Шофер продолжал глядеть на ручей и сосать папиросу.

– Больше метра будет. Зальет мотор.

– А вот и нет! Точно говорю тебе – нет. Вот сейчас в натуре узнаем.

Танкист перелез через борт и побежал под горку к ручью.

Как был – в сапогах, в одежде, подняв к плечам забинтованные руки, он с ходу врезался в ручей, разбрызгивая воду, дошел до середины и повернулся, крича:

– Песок! И дно ровное! До колен всего!

Вода была повыше колен, это видели все, танкист занижал, но дно действительно было ровное: он прошел до другого берега и вернулся, не провалившись, не споткнувшись.

Шофер выплюнул окурок, поглядел на лейтенанта.

– Ладно! – сказал он, берясь за дверцу. – Но если застрянем – всем тогда толкать. Только на вас надёжа…

Шофер зеленого автофургона сначала высунулся в окно, а потом даже вышел из кабины на землю, когда грузовик с ранеными, обогнув скопившиеся у переправы машины, съехал с дороги на целину и двинулся под уклон к ручью. Бойцы, что были на мосту, оставили жерди, которыми они пытались приподнять зад «студебеккера», и тоже стали смотреть.

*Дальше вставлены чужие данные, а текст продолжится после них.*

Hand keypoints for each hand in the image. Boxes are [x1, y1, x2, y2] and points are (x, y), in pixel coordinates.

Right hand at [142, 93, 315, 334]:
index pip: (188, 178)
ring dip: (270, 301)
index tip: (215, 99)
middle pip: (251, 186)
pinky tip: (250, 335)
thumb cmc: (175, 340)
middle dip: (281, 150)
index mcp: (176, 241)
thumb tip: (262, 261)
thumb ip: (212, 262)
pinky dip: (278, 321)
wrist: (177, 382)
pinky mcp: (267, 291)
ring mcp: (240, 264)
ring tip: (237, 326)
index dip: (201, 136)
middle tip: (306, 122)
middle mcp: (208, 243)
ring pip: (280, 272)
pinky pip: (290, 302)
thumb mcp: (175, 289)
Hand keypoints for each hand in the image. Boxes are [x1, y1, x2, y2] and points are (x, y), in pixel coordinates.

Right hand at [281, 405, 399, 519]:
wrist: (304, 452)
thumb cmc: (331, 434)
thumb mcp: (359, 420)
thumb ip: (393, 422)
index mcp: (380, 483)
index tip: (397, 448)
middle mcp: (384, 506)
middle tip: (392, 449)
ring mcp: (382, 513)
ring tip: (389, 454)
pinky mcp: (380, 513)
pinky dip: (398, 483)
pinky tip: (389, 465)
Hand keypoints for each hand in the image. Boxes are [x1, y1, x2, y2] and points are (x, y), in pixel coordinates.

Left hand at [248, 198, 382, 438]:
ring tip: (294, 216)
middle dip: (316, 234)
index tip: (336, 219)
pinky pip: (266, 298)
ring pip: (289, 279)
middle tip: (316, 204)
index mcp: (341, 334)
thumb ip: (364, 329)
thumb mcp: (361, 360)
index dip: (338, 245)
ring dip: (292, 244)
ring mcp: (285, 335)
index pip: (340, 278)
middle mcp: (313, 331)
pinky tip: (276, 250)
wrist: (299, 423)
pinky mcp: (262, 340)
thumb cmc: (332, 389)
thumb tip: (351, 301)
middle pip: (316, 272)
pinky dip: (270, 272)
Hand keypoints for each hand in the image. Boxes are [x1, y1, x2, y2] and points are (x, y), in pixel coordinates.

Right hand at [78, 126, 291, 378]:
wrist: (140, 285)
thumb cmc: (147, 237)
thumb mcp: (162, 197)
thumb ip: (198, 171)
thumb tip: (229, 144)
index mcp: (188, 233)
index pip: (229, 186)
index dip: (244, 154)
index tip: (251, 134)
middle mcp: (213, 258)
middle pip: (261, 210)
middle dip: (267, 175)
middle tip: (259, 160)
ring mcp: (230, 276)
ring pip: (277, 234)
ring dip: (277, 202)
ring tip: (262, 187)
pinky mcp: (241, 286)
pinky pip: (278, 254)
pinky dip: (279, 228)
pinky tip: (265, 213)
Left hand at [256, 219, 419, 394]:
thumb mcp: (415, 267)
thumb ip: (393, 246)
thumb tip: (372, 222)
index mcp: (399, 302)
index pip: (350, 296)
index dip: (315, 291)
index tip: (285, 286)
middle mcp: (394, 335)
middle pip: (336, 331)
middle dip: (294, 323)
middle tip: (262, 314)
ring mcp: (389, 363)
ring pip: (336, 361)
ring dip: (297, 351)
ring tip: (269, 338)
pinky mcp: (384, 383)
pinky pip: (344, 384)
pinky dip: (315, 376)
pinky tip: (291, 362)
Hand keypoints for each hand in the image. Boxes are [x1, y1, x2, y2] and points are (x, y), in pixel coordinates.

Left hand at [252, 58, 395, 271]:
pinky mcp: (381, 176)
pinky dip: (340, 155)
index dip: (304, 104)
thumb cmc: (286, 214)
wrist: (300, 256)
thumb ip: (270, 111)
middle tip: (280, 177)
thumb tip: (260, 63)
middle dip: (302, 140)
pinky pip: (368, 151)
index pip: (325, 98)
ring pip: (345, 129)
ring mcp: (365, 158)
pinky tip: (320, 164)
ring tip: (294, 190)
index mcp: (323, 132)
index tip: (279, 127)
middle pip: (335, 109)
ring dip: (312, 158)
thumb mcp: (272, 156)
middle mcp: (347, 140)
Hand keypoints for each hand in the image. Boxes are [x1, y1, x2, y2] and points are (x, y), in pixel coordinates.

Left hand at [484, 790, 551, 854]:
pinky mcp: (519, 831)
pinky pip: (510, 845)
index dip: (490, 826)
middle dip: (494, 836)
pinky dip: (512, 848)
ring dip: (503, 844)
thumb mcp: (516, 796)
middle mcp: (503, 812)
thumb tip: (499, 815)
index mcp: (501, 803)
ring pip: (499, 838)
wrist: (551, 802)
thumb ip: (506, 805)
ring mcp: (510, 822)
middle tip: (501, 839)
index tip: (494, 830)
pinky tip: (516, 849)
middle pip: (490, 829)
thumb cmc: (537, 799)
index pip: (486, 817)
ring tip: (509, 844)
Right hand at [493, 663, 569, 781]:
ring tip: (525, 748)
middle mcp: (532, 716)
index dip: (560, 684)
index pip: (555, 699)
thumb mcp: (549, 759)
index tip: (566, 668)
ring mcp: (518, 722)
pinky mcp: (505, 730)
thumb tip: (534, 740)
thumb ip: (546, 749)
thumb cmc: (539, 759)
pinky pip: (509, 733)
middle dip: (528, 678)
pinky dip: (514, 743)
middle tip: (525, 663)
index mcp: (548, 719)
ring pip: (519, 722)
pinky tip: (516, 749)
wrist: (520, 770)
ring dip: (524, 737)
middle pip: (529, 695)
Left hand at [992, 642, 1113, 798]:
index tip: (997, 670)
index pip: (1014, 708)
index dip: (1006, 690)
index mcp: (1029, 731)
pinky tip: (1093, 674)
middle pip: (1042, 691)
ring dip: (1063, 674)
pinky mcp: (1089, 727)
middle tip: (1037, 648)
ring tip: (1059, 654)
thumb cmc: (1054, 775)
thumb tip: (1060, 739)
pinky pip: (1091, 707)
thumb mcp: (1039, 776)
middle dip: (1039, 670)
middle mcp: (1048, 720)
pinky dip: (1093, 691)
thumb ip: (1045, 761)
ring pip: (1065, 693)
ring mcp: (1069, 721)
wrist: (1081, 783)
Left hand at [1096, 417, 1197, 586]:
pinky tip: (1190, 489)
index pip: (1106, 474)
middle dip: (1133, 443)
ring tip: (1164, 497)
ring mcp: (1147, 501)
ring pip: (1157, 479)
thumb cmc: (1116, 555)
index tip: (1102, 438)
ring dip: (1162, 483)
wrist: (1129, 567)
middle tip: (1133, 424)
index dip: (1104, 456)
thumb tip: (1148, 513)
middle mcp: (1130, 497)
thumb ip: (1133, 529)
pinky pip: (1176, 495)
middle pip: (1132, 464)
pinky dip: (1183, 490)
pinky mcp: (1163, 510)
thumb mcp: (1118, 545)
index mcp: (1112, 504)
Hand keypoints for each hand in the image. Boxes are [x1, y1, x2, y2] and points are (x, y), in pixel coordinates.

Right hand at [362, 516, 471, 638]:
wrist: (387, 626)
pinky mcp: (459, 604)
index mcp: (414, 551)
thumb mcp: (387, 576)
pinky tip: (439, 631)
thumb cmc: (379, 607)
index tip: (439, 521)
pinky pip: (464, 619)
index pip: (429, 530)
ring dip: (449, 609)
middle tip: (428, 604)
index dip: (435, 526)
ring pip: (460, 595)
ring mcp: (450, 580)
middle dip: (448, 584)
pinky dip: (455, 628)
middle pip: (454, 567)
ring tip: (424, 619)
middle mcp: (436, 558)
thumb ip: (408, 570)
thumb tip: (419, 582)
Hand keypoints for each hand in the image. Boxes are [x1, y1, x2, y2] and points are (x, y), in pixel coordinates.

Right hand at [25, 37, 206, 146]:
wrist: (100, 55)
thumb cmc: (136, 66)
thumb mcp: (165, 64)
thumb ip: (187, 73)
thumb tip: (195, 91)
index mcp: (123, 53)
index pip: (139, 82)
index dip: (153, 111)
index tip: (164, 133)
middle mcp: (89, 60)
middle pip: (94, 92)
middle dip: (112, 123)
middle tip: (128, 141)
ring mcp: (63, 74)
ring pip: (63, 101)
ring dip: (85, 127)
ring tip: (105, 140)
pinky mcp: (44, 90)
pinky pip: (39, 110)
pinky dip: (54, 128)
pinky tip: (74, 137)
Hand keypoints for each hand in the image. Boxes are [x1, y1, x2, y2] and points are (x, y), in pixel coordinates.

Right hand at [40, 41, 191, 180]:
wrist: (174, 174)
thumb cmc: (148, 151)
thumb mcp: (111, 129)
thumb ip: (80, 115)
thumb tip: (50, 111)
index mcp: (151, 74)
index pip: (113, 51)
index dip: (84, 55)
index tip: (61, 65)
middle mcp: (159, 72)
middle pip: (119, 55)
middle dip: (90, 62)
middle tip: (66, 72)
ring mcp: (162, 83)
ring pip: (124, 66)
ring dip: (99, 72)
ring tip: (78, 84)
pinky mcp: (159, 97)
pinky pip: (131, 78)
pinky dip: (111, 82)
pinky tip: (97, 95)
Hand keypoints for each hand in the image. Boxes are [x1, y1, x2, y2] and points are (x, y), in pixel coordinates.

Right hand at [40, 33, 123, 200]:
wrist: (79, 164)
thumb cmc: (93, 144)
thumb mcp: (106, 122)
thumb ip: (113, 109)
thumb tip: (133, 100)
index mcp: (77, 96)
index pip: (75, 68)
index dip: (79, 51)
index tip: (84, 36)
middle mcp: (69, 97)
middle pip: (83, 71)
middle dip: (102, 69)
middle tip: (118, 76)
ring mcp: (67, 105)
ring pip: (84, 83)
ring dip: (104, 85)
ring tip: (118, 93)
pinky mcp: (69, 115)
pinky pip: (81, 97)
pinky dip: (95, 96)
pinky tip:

Танкист на береговой полосе – в мокром до пояса комбинезоне – призывно махал белыми култышками рук, показывая направление, и перед самым носом машины отбежал в сторону, давая ей путь.

Вода закипела, забурлила вокруг грузовика, раздаваясь в сторону пенными волнами. Шофер прибавил газу. Мотор завыл на высоких нотах.

– Давай, жми! Идет, идет! – кричали в кузове раненые, столпившись над шоферской кабиной. Танкист сзади гоже что-то кричал поощрительное, размахивая белыми руками.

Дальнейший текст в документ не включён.